Returning to psychic phenomena, we must always ask the question, "Which is more logical? that a Medium is communicating with someone's dead relative? or that the Medium is relating things he learned from other source, or, for that matter, is simply saying something comforting and the client is subconsciously attaching significance to it?" No Medium has ever produced statistically significant result under properly controlled conditions. Watching psychic mediums at work on television almost always reveals their methods to anyone paying attention.
More often than not, the Medium starts with something vague, and that would likely apply to a fair number of the people in the audience. Receipt of a message from someone whose name begins with "R," for example. In a room holding a couple hundred people, someone is going to have a recently deceased relative named Robert, Roger, Rachel, Richard, Reinhardt, Rose, Ruby, or some other "R" name. The audience member supplies the actual name, and the Medium then tells the audience member that he's correct, it's from that person.
This is basic cold reading. The audience member actually supplies most of the information, while the Medium continues to throw in vague comments that his victim will only remember later if they prove to be correct. If the victim fails to provide sufficient feedback, the Medium is unable to give it back to the victim, and eventually will end up saying that the spirits are being reticent that day, or that conditions aren't conducive to psychic transference, or some such twaddle.
Psychics do have one thing in common with most clergy. Either they are deliberate frauds, or they have succeeded in deluding themselves that what they are delivering is actually true. There is, after all, zero evidence that consciousness continues after physical death. "Near death" experiences cannot be entered into evidence, for their very name categorizes them as living experiences. "Near death," after all, means "not dead yet." Dreams seem entirely real while we're experiencing them, and what is more natural than for someone who believes he or she is dying than to dream about an afterlife?
Still, the experience is created in one's own brain, and nothing truly suggests that we are capable of experiencing anything once the brain stops functioning. No one has ever actually died and then returned to life to tell what the experience was like. Lots of people have almost died and related their dreams and hallucinations, but no one has literally died and come back.
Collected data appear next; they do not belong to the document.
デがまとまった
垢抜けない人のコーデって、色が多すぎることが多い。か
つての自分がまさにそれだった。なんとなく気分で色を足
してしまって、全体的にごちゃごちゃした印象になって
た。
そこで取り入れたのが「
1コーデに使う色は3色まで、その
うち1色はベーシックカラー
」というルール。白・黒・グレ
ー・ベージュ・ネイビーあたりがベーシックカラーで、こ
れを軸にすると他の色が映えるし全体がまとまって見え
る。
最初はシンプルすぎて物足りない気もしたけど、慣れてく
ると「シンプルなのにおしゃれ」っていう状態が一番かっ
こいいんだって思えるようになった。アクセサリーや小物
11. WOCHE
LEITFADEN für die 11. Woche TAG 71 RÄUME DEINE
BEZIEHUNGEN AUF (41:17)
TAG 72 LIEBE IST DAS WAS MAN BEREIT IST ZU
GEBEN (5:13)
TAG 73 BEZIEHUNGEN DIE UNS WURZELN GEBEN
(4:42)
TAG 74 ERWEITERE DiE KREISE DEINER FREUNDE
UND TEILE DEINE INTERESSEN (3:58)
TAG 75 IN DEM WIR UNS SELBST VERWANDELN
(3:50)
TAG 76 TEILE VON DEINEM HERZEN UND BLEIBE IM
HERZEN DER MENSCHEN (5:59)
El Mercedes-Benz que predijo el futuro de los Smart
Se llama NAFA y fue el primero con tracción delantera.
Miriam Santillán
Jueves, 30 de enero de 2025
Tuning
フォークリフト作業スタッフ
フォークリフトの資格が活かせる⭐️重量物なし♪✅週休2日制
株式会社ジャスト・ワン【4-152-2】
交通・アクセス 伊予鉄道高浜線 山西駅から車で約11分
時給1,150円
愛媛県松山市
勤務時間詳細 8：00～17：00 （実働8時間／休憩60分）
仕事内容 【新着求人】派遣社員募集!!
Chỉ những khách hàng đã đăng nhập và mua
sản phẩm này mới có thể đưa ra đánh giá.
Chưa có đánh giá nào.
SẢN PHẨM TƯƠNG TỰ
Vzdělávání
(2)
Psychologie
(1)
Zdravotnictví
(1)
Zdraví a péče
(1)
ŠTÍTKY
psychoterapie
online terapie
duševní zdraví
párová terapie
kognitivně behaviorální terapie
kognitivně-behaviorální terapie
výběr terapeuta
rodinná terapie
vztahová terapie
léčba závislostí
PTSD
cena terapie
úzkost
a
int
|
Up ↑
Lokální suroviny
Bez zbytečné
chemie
Perhaps the best thing is to recognize that death will be no more unpleasant than were the 13.72-billion years each of us spent not existing before we were born. It's virtually impossible for a human being to imagine not existing, because none of our conscious memories can be formed before our brain starts to function, and we won't retain long-term memories of anything until three or four years after that. Our entire consciousness has been spent existing. Even if we recognize that the end will simply be oblivion, we somehow can't help feeling we'll be conscious of not being conscious.
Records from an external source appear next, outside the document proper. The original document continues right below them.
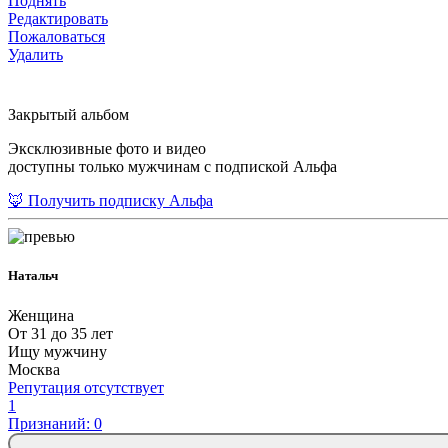
Поднять
Редактировать
Пожаловаться
Удалить
Закрытый альбом
Эксклюзивные фото и видео
доступны только мужчинам с подпиской Альфа
🦊 Получить подписку Альфа
Натальч
Женщина
От 31 до 35 лет
Ищу мужчину
Москва
Репутация отсутствует
1
Признаний: 0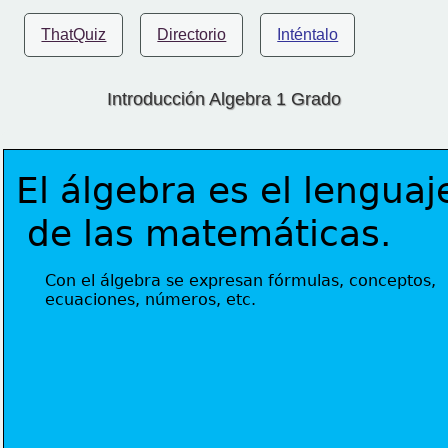
ThatQuiz
Directorio
Inténtalo
Introducción Algebra 1 Grado
El álgebra es el lenguaj
 de las matemáticas.
Con el álgebra se expresan fórmulas, conceptos,
ecuaciones, números, etc.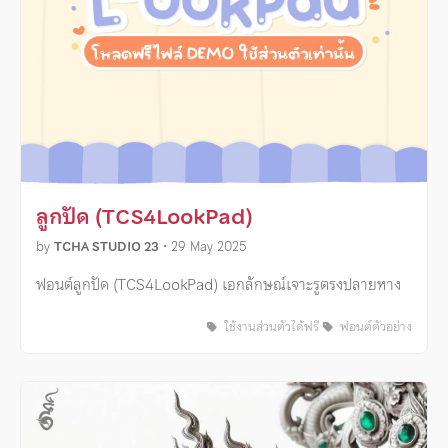
ลูกปัด (TCS4LookPad)
by
TCHA STUDIO 23
•
29 May 2025
ฟอนต์ลูกปัด (TCS4LookPad) เอกลักษณ์เจาะรูตรงปลายหาง
ใช้งานส่วนตัวได้ฟรี
ฟอนต์ตัวอย่าง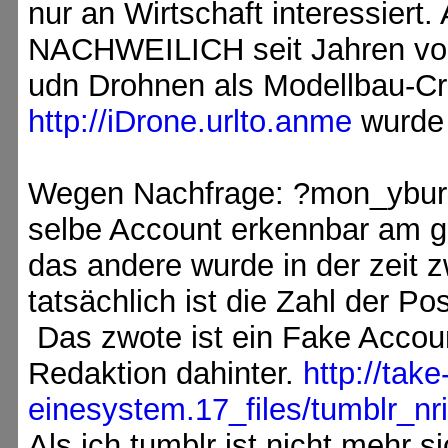
nur an Wirtschaft interessier
NACHWEILICH seit Jahren vo
udn Drohnen als Modellbau-Cr
http://iDrone.urlto.anme
wurde 
Wegen Nachfrage: ?mon_yburn
selbe Account erkennbar am 
das andere wurde in der zeit 
tatsächlich ist die Zahl der Po
Das zwote ist ein Fake Accou
Redaktion dahinter.
http://tak
einesystem.17_files/tumblr_n
Als ich tumblr ist nicht mehr 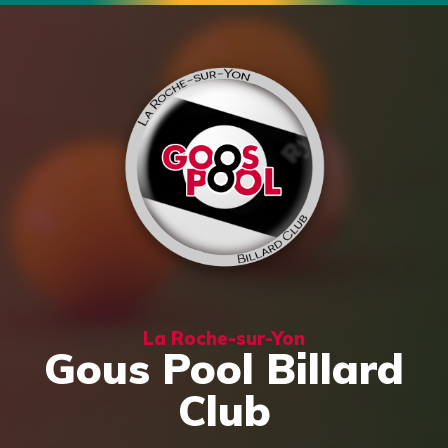
La Roche-sur-Yon
Gous Pool Billard
Club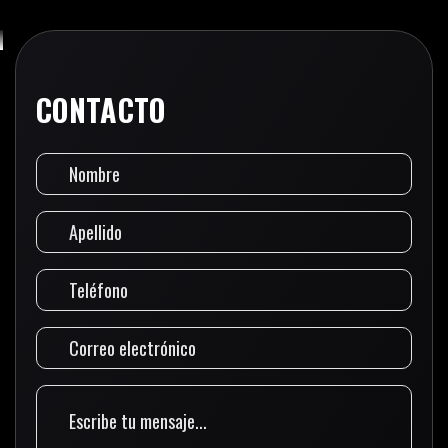
CONTACTO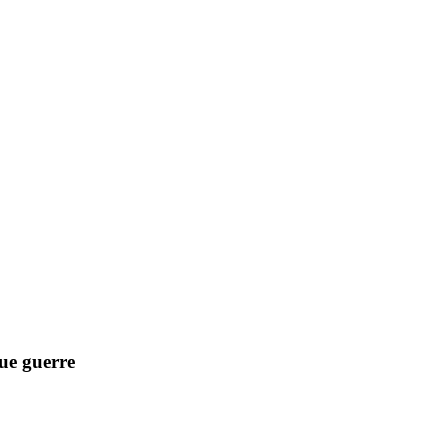
due guerre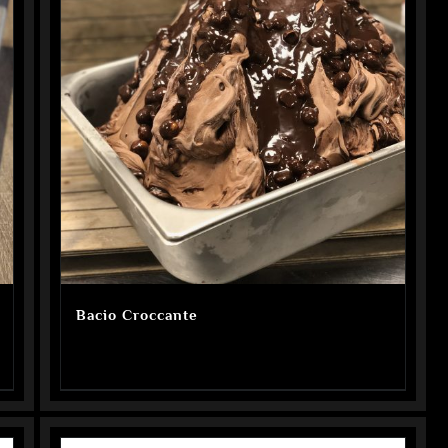
Bacio Croccante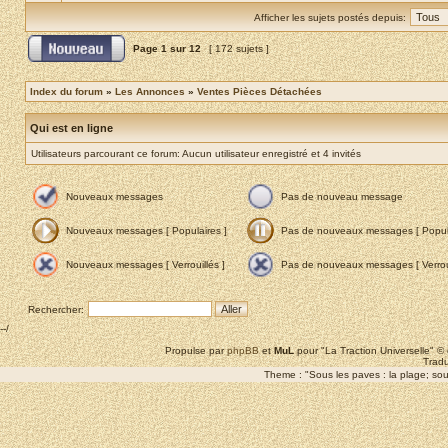
Afficher les sujets postés depuis:
Page
1
sur
12
[ 172 sujets ]
Index du forum
»
Les Annonces
»
Ventes Pièces Détachées
Qui est en ligne
Utilisateurs parcourant ce forum: Aucun utilisateur enregistré et 4 invités
Nouveaux messages
Pas de nouveau message
Nouveaux messages [ Populaires ]
Pas de nouveaux messages [ Popula
Nouveaux messages [ Verrouillés ]
Pas de nouveaux messages [ Verroui
Rechercher:
--/
Propulse par
phpBB
et
MuL
pour "La Traction Universelle" 
Tradu
Theme : "Sous les paves : la plage; sous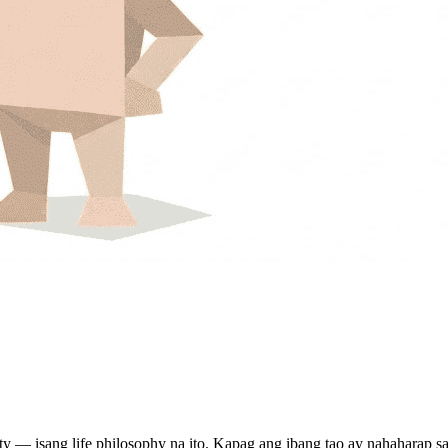
y — isang life philosophy na ito. Kapag ang ibang tao ay nahaharap sa 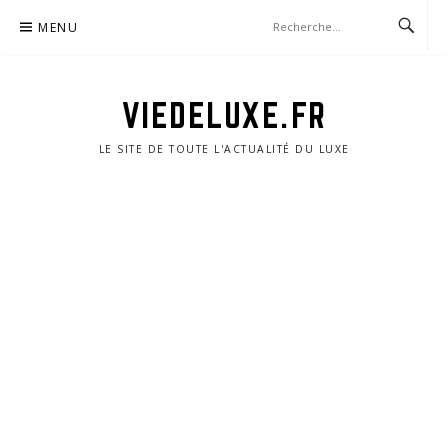
Aller
MENU
au
contenu
VIEDELUXE.FR
LE SITE DE TOUTE L'ACTUALITÉ DU LUXE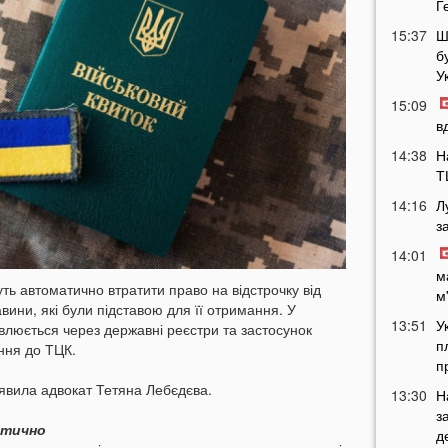
Г
15:37
Ш
б
У
15:09
в
14:38
Н
Т
14:16
Л
з
14:01
м
уть автоматично втратити право на відстрочку від
м
вини, які були підставою для її отримання. У
13:51
У
влюється через державні реєстри та застосунок
п
ння до ТЦК.
п
аявила адвокат Тетяна Лебєдєва.
13:30
Н
з
атично
д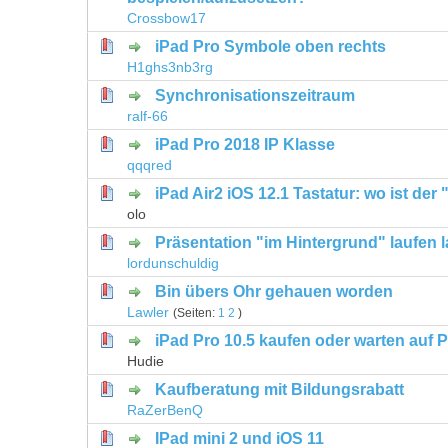
Crossbow17
iPad Pro Symbole oben rechts
0 Bewertung(en) - 0 von 5 durchschni
1
2
3
4
5
H1ghs3nb3rg
Synchronisationszeitraum
0 Bewertung(en) - 0 von 5 durchschni
1
2
3
4
5
ralf-66
iPad Pro 2018 IP Klasse
0 Bewertung(en) - 0 von 5 durchschni
1
2
3
4
5
qqqred
iPad Air2 iOS 12.1 Tastatur: wo ist der 
0 Bewertung(en) - 0 von 5 durchschni
1
2
3
4
5
olo
Präsentation "im Hintergrund" laufen 
0 Bewertung(en) - 0 von 5 durchschni
1
2
3
4
5
lordunschuldig
Bin übers Ohr gehauen worden
0 Bewertung(en) - 0 von 5 durchschni
1
2
3
4
5
Lawler
(Seiten:
1
2
)
iPad Pro 10.5 kaufen oder warten auf 
0 Bewertung(en) - 0 von 5 durchschni
1
2
3
4
5
Hudie
Kaufberatung mit Bildungsrabatt
0 Bewertung(en) - 0 von 5 durchschni
1
2
3
4
5
RaZerBenQ
IPad mini 2 und iOS 11
0 Bewertung(en) - 0 von 5 durchschni
1
2
3
4
5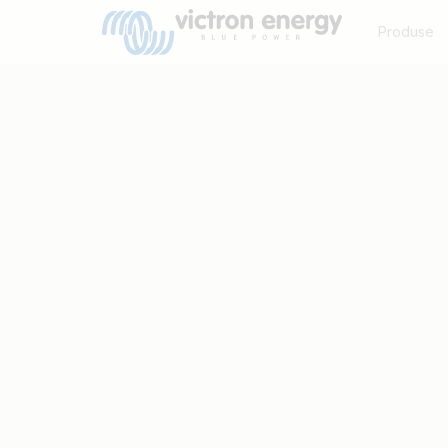
Produse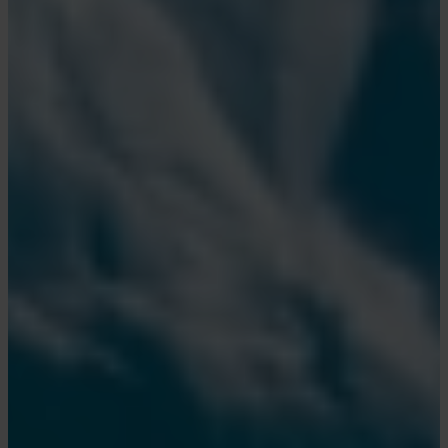
dine egne.
Antarktis. De beskyttede
farvande i dette smalle stræde er
normalt så rolige som en sø,
hvilket gør det til en af de
smukkeste og mest naturskønne
passager i Antarktis. Her
fornemmer man Antarktis’
kontraster: delikat, men
skræmmende og dragende, men
ugæstfrit.
Petermann Island:
Øens beliggenhed i det maleriske
Penola Strait gør Petermann
Island til et perfekt sted at opleve
isbjerge og hvaler. Desuden byder
øen på en fantastisk udsigt.
Port Lockroy:
Britisk base på Goudier Island,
On the bright side, the one thing that's almost certain about dying is that the majority of us will never realize that it's happened. We'll just lose consciousness and never regain it. We'll be no more aware that we've died than a glacially-deposited boulder in the middle of a creek realizes that it's wet. We won't see our long-gone family members, but we won't be conscious of not seeing them, either.
Looked at philosophically, discarding belief in an afterlife makes actual life far more significant.